__Written task__. Convert the material, starting with the line containing "order: Anura" and going on through the line containing "common name: Shepherd's purse", into a two-column CSV with the headers field and value. Give one row for each line, with each field in double quotes and any line breaks replaced by spaces.

__Listed records__.
════════════════════

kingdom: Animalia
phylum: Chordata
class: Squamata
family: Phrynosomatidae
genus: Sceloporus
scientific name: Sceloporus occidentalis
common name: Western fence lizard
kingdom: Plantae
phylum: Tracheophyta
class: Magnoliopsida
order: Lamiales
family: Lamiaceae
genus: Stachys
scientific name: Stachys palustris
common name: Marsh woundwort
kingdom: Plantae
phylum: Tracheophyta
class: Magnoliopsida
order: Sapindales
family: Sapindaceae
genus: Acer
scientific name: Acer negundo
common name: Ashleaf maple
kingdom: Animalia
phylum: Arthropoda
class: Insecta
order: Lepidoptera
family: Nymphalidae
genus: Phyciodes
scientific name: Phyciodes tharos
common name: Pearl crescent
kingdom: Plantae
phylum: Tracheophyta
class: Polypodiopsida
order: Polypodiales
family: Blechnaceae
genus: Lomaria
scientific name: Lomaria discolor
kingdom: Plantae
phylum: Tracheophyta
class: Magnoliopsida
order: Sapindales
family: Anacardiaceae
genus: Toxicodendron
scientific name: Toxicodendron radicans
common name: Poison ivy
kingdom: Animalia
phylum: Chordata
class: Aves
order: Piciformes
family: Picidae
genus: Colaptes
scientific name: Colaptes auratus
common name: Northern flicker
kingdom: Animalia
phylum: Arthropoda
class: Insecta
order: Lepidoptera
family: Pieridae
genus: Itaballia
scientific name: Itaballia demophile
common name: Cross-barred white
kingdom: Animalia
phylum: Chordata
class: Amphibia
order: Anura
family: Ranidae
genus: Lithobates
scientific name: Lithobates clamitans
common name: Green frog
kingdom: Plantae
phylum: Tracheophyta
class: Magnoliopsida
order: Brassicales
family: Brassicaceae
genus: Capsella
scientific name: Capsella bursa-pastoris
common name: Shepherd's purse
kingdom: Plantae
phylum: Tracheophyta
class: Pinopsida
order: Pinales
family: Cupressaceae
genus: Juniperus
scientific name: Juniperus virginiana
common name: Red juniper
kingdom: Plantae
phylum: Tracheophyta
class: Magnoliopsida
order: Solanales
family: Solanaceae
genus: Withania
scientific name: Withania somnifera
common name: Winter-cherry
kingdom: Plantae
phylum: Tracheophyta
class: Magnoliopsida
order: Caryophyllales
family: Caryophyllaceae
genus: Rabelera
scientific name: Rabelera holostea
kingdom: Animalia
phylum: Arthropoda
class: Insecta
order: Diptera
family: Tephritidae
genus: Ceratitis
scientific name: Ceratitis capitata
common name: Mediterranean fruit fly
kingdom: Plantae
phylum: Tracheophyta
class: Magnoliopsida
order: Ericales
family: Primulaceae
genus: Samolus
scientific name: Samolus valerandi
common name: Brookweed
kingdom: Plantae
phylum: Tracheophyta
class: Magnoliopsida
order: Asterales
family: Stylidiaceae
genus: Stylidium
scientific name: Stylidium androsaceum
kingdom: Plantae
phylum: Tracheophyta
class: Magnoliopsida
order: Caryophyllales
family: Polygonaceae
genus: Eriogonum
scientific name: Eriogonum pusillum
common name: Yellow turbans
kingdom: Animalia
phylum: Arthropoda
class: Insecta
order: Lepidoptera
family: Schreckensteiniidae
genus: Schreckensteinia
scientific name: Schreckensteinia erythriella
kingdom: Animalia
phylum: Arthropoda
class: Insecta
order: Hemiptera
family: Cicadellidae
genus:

════════════════════

__Result of the task__.
field,value
"order:","Anura"
"family:","Ranidae"
"genus:","Lithobates"
"scientific name:","Lithobates clamitans"
"common name:","Green frog"
"kingdom:","Plantae"
"phylum:","Tracheophyta"
"class:","Magnoliopsida"
"order:","Brassicales"
"family:","Brassicaceae"
"genus:","Capsella"
"scientific name:","Capsella bursa-pastoris"
"common name:","Shepherd's purse"